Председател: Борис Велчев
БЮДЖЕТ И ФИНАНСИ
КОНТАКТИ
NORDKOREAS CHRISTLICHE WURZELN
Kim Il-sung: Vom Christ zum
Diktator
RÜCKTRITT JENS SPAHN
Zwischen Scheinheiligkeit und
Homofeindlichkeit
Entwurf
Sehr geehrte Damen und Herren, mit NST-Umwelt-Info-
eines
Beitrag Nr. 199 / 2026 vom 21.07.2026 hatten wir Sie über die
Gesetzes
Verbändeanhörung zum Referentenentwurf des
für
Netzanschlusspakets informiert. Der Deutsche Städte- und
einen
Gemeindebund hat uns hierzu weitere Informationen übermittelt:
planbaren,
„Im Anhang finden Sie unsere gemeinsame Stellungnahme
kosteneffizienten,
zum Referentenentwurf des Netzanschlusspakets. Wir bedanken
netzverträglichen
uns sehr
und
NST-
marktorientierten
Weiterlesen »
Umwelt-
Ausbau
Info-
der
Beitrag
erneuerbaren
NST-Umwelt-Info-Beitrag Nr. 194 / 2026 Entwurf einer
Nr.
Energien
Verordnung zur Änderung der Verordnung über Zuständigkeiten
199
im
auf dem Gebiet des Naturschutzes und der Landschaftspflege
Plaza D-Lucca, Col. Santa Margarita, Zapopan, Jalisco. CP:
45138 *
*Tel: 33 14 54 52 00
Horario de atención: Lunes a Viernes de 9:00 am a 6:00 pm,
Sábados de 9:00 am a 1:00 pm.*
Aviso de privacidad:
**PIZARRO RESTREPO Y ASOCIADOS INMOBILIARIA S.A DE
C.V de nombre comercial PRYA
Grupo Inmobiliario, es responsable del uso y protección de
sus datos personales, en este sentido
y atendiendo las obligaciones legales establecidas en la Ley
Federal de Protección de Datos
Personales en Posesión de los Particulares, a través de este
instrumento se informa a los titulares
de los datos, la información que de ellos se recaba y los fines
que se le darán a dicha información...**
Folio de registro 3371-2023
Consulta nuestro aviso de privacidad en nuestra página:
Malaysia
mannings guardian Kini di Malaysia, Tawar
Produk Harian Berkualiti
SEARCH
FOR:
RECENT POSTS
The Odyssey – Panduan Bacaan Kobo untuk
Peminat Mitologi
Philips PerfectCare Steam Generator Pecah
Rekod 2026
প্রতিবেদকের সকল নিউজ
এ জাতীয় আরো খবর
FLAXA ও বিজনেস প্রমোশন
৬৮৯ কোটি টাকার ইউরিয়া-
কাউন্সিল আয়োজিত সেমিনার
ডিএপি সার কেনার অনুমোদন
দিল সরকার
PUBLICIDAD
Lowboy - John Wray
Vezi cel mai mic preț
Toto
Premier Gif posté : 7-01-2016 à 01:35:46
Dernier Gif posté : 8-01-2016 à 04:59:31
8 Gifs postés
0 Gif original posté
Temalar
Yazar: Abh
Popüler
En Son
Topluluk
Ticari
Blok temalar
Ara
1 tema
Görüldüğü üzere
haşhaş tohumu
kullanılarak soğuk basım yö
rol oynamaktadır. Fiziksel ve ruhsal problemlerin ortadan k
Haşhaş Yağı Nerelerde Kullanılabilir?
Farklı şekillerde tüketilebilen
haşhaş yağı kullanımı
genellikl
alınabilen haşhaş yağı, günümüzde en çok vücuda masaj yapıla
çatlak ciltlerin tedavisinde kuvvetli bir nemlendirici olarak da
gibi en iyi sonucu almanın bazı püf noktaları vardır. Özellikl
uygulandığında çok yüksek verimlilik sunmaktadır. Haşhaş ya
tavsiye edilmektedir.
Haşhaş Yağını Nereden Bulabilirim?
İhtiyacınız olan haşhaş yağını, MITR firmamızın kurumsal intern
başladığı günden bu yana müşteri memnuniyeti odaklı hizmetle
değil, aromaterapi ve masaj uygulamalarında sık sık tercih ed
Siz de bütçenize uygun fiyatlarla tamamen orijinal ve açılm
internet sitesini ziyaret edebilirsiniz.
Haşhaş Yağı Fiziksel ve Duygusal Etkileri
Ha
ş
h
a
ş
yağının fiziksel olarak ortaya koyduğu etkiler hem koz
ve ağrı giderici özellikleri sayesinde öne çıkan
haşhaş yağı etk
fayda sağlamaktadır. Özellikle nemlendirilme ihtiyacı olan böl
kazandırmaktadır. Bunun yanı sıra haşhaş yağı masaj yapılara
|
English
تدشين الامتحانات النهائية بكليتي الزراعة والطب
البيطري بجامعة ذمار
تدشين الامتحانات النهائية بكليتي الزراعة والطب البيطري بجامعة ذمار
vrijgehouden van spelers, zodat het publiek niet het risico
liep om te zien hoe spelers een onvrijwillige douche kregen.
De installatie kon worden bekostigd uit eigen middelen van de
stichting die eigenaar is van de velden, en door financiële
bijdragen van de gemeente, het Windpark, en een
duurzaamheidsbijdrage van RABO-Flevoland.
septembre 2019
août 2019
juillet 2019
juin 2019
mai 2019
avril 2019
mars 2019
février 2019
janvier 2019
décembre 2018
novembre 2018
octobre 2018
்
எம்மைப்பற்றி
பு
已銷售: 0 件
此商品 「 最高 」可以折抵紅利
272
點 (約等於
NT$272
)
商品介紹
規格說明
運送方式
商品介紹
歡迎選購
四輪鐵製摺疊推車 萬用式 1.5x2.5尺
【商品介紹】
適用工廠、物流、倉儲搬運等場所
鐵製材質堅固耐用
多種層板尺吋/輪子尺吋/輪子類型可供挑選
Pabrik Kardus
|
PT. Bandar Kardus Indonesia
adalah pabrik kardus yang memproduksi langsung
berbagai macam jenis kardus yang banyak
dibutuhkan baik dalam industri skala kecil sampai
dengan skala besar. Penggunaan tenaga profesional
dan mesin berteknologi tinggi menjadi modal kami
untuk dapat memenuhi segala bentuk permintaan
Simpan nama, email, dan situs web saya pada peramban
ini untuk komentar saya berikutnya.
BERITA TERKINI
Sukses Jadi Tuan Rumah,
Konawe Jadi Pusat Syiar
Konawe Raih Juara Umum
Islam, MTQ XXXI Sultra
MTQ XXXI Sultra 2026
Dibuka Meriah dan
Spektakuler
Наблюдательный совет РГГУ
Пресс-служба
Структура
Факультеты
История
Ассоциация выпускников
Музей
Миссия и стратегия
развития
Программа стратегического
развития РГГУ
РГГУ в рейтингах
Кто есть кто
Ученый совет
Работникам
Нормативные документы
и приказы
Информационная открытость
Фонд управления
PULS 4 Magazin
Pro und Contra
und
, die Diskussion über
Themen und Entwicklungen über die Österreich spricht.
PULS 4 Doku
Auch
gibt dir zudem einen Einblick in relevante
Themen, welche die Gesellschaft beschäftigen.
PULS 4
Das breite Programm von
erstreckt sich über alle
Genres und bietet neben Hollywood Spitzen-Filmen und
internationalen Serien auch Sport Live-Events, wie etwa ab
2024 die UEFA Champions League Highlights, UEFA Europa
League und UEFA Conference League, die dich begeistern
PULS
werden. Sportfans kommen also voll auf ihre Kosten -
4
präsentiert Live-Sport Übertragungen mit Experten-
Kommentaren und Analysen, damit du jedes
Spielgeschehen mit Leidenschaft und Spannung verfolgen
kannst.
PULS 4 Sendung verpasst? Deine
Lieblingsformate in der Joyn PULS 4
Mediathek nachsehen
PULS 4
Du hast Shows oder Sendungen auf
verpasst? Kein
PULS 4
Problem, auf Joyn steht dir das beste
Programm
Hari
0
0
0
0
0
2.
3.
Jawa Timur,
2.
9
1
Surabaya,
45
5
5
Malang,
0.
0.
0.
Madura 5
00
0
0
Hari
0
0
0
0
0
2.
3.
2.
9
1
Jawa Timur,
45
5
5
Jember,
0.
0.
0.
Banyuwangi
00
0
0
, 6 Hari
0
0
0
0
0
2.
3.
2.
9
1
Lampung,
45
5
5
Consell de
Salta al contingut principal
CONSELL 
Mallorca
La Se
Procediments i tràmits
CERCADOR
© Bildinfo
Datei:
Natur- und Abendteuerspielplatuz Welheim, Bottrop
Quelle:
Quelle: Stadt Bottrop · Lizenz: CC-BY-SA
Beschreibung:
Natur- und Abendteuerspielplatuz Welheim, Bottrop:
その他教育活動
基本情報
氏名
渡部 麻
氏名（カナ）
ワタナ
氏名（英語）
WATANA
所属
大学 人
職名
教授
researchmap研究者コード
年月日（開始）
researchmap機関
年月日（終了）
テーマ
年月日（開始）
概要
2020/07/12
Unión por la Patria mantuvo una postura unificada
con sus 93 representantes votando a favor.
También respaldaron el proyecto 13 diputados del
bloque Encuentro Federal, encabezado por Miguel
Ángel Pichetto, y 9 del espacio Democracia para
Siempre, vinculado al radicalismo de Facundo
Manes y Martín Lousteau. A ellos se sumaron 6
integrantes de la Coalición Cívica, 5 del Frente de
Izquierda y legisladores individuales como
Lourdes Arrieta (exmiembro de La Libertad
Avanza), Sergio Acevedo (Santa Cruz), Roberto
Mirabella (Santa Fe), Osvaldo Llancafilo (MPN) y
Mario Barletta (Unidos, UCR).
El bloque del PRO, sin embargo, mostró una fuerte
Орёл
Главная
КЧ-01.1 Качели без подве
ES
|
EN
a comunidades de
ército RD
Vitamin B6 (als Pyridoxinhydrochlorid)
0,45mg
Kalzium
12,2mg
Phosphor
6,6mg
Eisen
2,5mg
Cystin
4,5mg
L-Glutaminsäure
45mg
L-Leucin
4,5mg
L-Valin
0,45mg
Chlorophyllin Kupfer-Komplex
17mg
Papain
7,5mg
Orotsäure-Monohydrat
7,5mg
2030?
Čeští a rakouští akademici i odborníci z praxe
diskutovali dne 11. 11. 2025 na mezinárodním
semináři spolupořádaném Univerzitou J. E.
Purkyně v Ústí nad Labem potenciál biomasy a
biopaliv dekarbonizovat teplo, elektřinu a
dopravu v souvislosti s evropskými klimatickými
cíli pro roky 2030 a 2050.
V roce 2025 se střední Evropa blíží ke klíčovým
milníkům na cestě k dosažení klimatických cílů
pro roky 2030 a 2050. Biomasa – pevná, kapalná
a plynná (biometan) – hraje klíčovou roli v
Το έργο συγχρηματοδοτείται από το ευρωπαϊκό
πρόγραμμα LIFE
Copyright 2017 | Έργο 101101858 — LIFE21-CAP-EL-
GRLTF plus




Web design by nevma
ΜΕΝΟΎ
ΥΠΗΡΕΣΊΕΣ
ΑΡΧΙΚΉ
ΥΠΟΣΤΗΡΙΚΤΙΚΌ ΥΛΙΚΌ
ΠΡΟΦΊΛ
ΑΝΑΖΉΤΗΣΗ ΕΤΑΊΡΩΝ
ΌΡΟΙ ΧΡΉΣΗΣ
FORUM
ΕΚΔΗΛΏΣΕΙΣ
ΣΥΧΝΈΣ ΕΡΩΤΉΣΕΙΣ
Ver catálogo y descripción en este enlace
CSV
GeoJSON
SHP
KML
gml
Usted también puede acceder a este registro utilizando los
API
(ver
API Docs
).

━━━━━━

* PROMPT
Output the lines of the records above exactly as they appear, from the line containing "Blok temalar" through the line containing "haşhaş yağı etk".

* OUTPUT BELOW
Blok temalar
Ara
1 tema
Görüldüğü üzere
haşhaş tohumu
kullanılarak soğuk basım yö
rol oynamaktadır. Fiziksel ve ruhsal problemlerin ortadan k
Haşhaş Yağı Nerelerde Kullanılabilir?
Farklı şekillerde tüketilebilen
haşhaş yağı kullanımı
genellikl
alınabilen haşhaş yağı, günümüzde en çok vücuda masaj yapıla
çatlak ciltlerin tedavisinde kuvvetli bir nemlendirici olarak da
gibi en iyi sonucu almanın bazı püf noktaları vardır. Özellikl
uygulandığında çok yüksek verimlilik sunmaktadır. Haşhaş ya
tavsiye edilmektedir.
Haşhaş Yağını Nereden Bulabilirim?
İhtiyacınız olan haşhaş yağını, MITR firmamızın kurumsal intern
başladığı günden bu yana müşteri memnuniyeti odaklı hizmetle
değil, aromaterapi ve masaj uygulamalarında sık sık tercih ed
Siz de bütçenize uygun fiyatlarla tamamen orijinal ve açılm
internet sitesini ziyaret edebilirsiniz.
Haşhaş Yağı Fiziksel ve Duygusal Etkileri
Ha
ş
h
a
ş
yağının fiziksel olarak ortaya koyduğu etkiler hem koz
ve ağrı giderici özellikleri sayesinde öne çıkan
haşhaş yağı etk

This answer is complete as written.